Provided material Start Marker
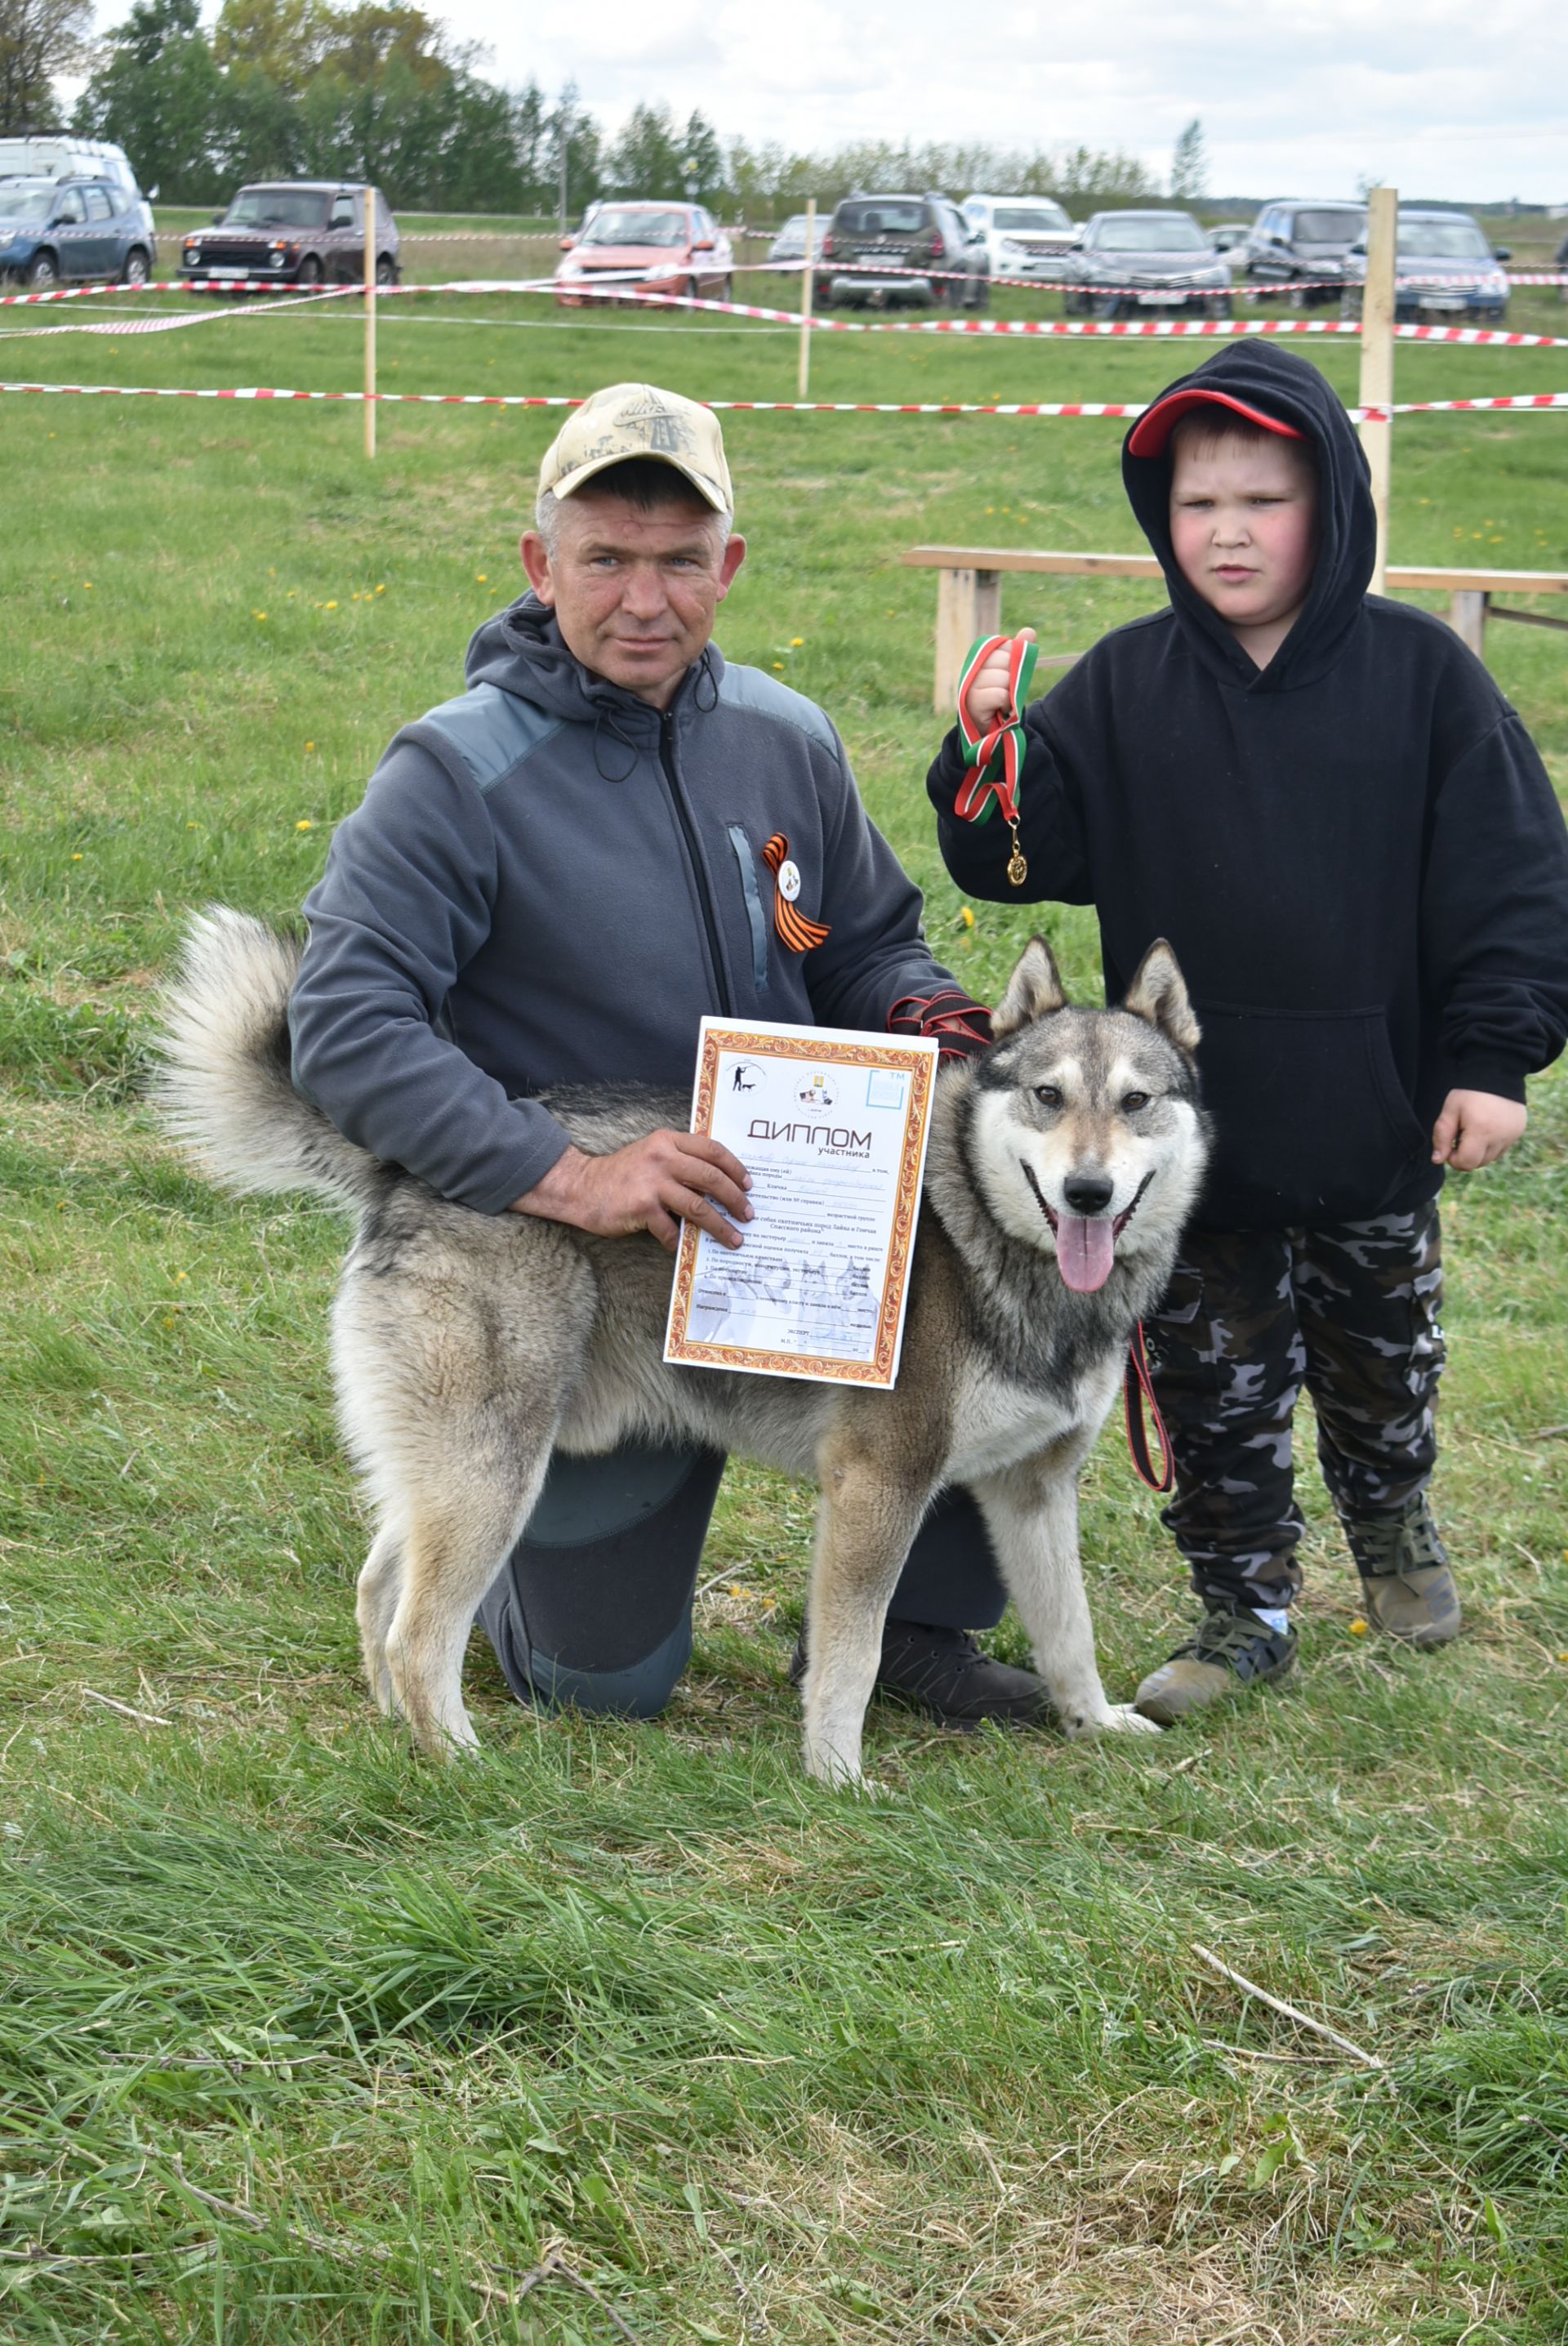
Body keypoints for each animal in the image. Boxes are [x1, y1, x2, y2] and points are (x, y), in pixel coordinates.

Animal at [159, 910, 1209, 1773]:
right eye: (1047, 1095)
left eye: (1135, 1103)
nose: (1087, 1193)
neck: (986, 1235)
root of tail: (404, 1168)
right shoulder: (880, 1484)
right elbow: (852, 1656)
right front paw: (837, 1777)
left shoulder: (1033, 1489)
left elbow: (1067, 1631)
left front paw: (1096, 1725)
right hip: (496, 1474)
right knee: (420, 1633)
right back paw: (460, 1762)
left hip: (451, 1469)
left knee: (381, 1589)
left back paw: (397, 1738)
Provided material End Marker
▶ [Action item]
Beginning with the line that contains "right front paw: (837, 1777)", restate word for word each line through the last one in the data, and write nothing more.

▶ [Your solution]
right front paw: (837, 1777)
left shoulder: (1033, 1489)
left elbow: (1067, 1631)
left front paw: (1096, 1725)
right hip: (496, 1474)
right knee: (420, 1633)
right back paw: (460, 1762)
left hip: (451, 1469)
left knee: (381, 1589)
left back paw: (397, 1738)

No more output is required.